The police in Wiltshire, UK, have admitted in a statement posted on Twitter – reacting to what they call widespread commentary online – that their response to Kellie-Jay Keen’s YouTube video was “not wholly proportionate.”
Two police officers showed up at feminist YouTuber’s home on Sunday because of her comments made online about transgender issues, informing Keen they were acting on a complaint received by a viewer unhappy about her content.
It was a video titled, Mermaids, Drag and Grooming, that contained footage from a gay pride gathering showing a 12-year-old boy dressed in drag.
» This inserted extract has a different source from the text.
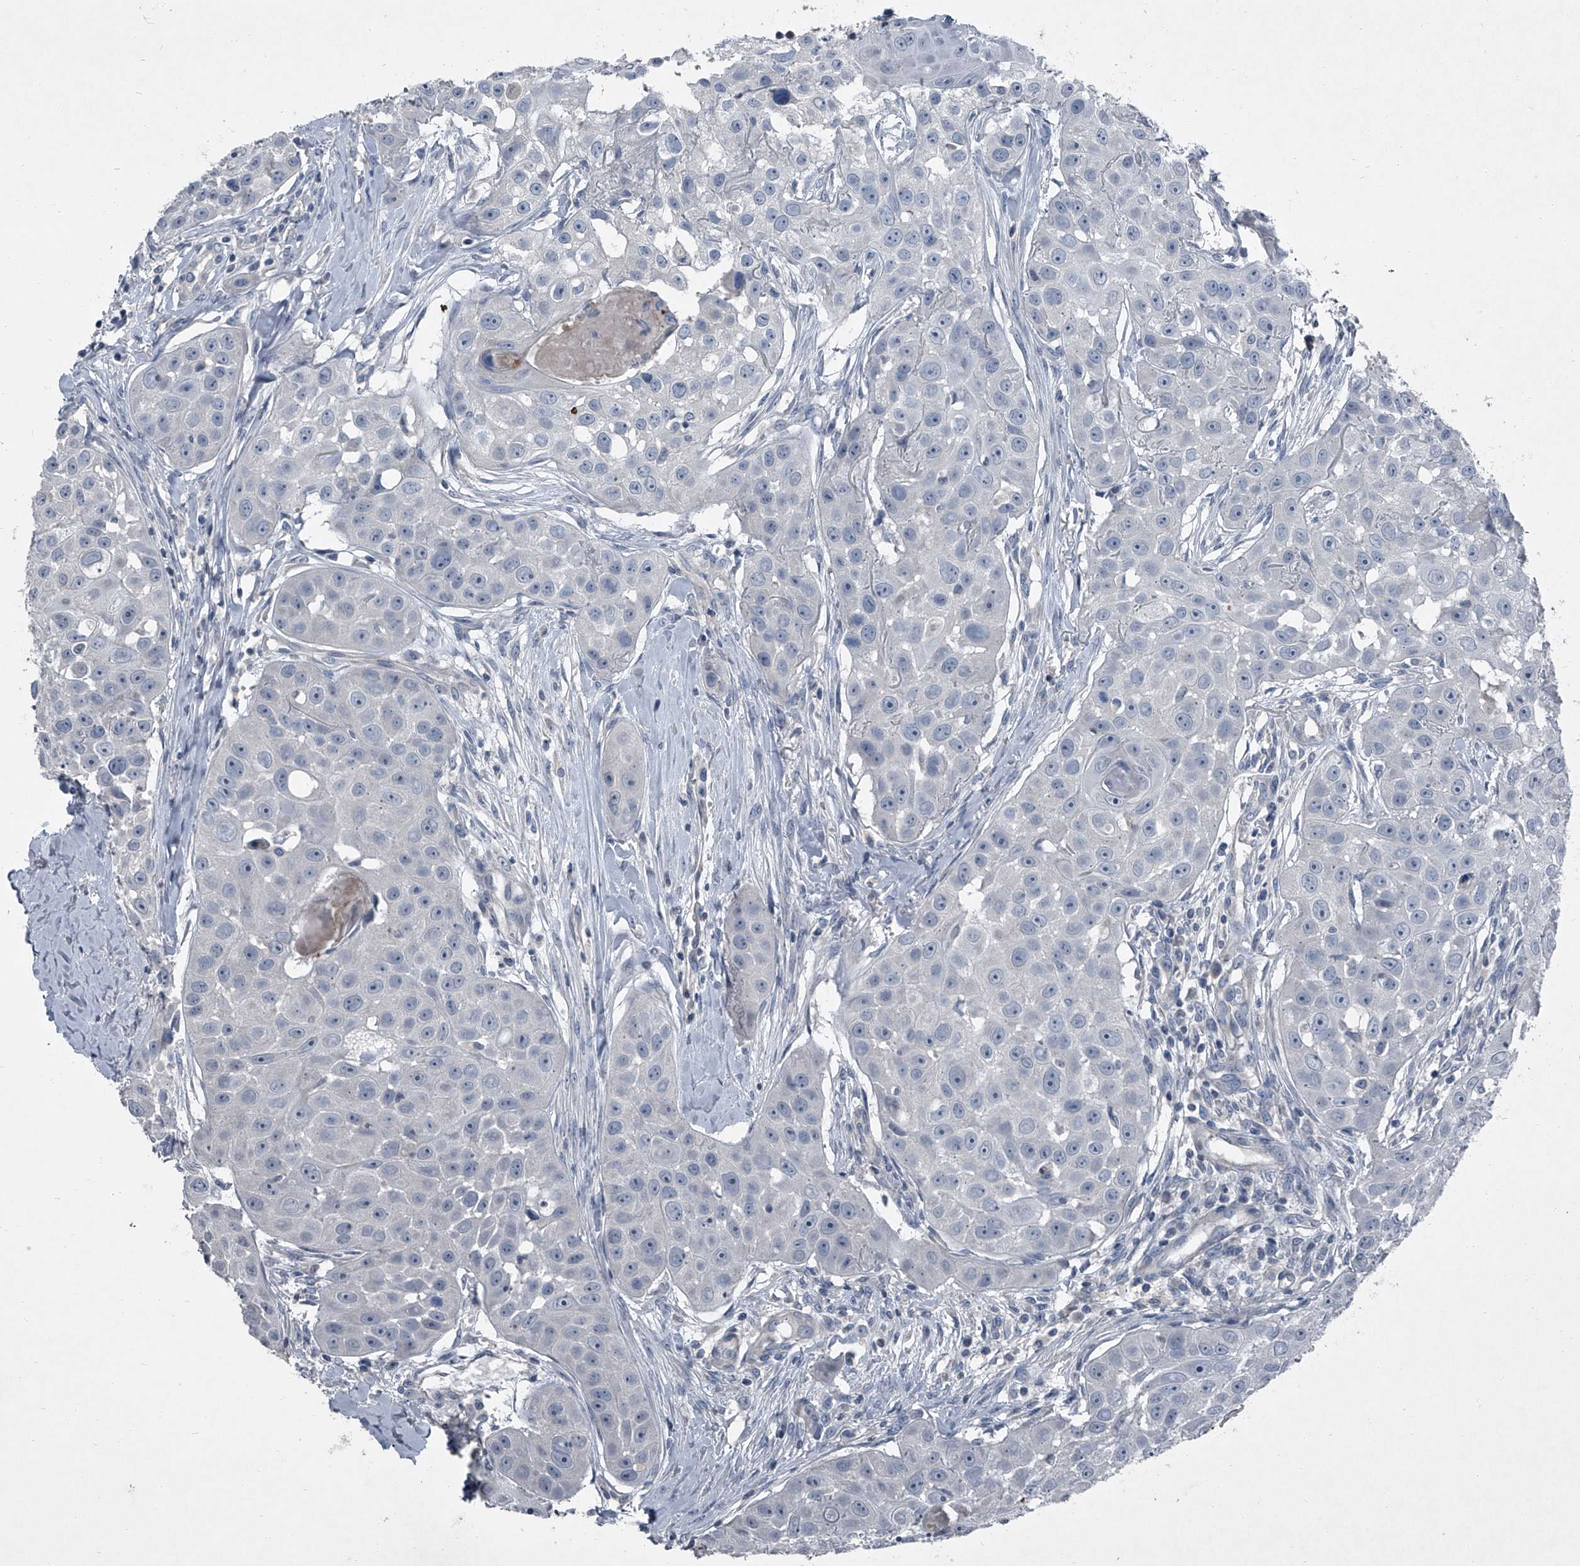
{"staining": {"intensity": "negative", "quantity": "none", "location": "none"}, "tissue": "head and neck cancer", "cell_type": "Tumor cells", "image_type": "cancer", "snomed": [{"axis": "morphology", "description": "Normal tissue, NOS"}, {"axis": "morphology", "description": "Squamous cell carcinoma, NOS"}, {"axis": "topography", "description": "Skeletal muscle"}, {"axis": "topography", "description": "Head-Neck"}], "caption": "A histopathology image of head and neck cancer (squamous cell carcinoma) stained for a protein demonstrates no brown staining in tumor cells.", "gene": "HEPHL1", "patient": {"sex": "male", "age": 51}}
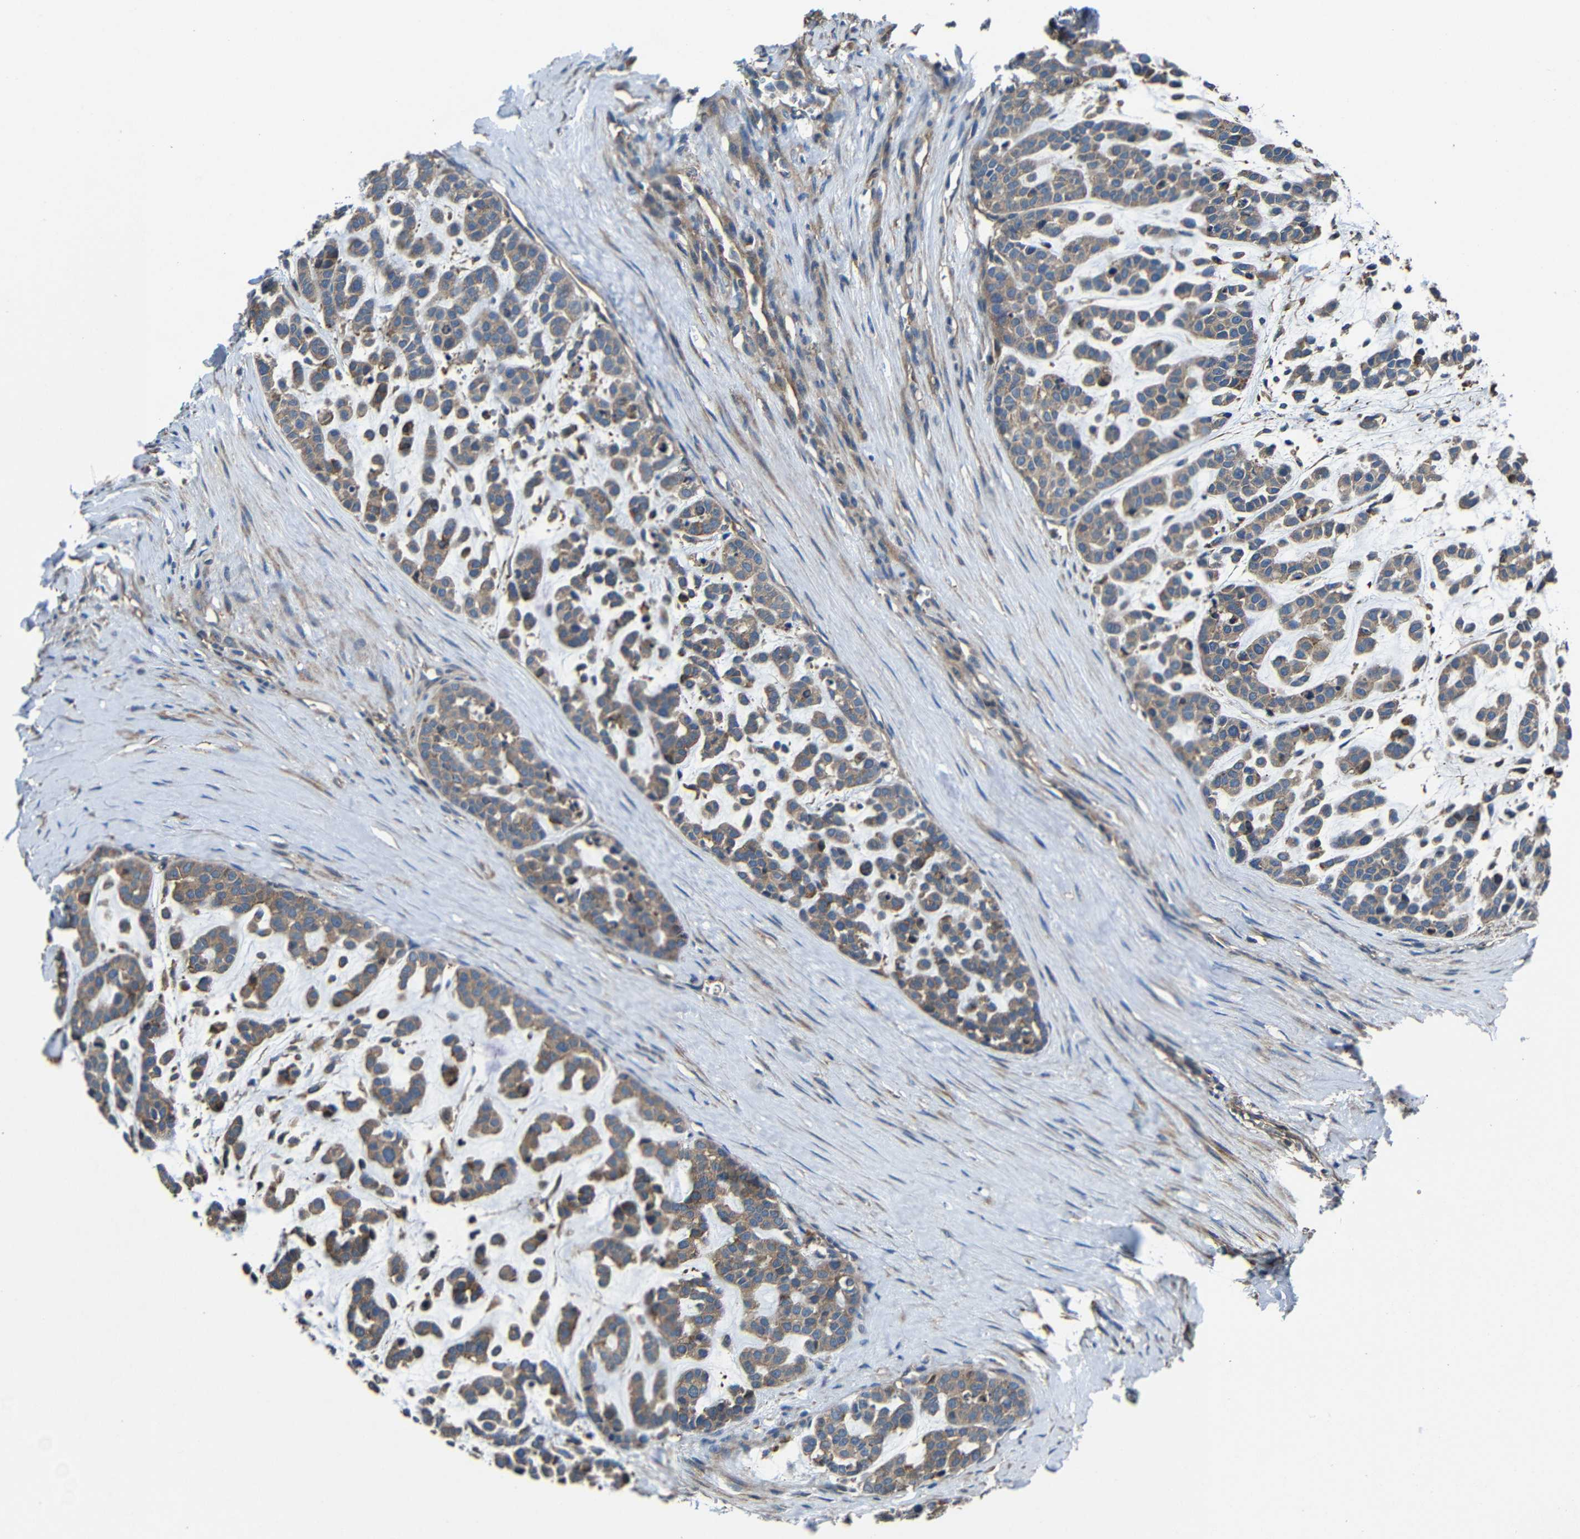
{"staining": {"intensity": "moderate", "quantity": ">75%", "location": "cytoplasmic/membranous"}, "tissue": "head and neck cancer", "cell_type": "Tumor cells", "image_type": "cancer", "snomed": [{"axis": "morphology", "description": "Adenocarcinoma, NOS"}, {"axis": "morphology", "description": "Adenoma, NOS"}, {"axis": "topography", "description": "Head-Neck"}], "caption": "Tumor cells reveal medium levels of moderate cytoplasmic/membranous positivity in about >75% of cells in head and neck cancer (adenocarcinoma).", "gene": "GDI1", "patient": {"sex": "female", "age": 55}}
The YouTuber’s comment about the child seen dancing on stage was that he was “being exploited.”
According to Keen, the officers said the complaint had to do with her “saying something untoward about pedophiles.” It soon became clear that the policemen never watched the video and could not properly answer whether her online activity constituted a crime, but said they were ready to go back to the station and watch it.
Predictably, the incident produced “widespread commentary online,” as the Wiltshire police put it, and then they produced the statement.
It says that officers acted on a report from a member of the public, and were dispatched to Keen’s house with the purpose of offering “words of advice” concerning her comments heard in the video – that those behind the complaint “felt” were offensive.
Since “words of advice” have been delivered, “no further additional police action will take place and the matter has been closed,” Wiltshire police tweeted.
The statement added that the response was reviewed, in the context of the new guidance from the College of Policing concerning hate crime, and that the result of this introspection is that, “the response from the force was not wholly proportionate.”
In order to justify the incident, the police further said that its officers “acted with the best intentions” – but apparently unaware not only of the content of the video, but also of the most up-to-date version of the guidance that is supposed to inform their actions.
The guidance “only changed last week,” said the police.
“We are currently working on ensuring the latest national guidance is fully shared within our organization to provide clarity to officers on how reports of this nature should be dealt with on a case by case basis to ensure a consistent and proportionate response,” they concluded.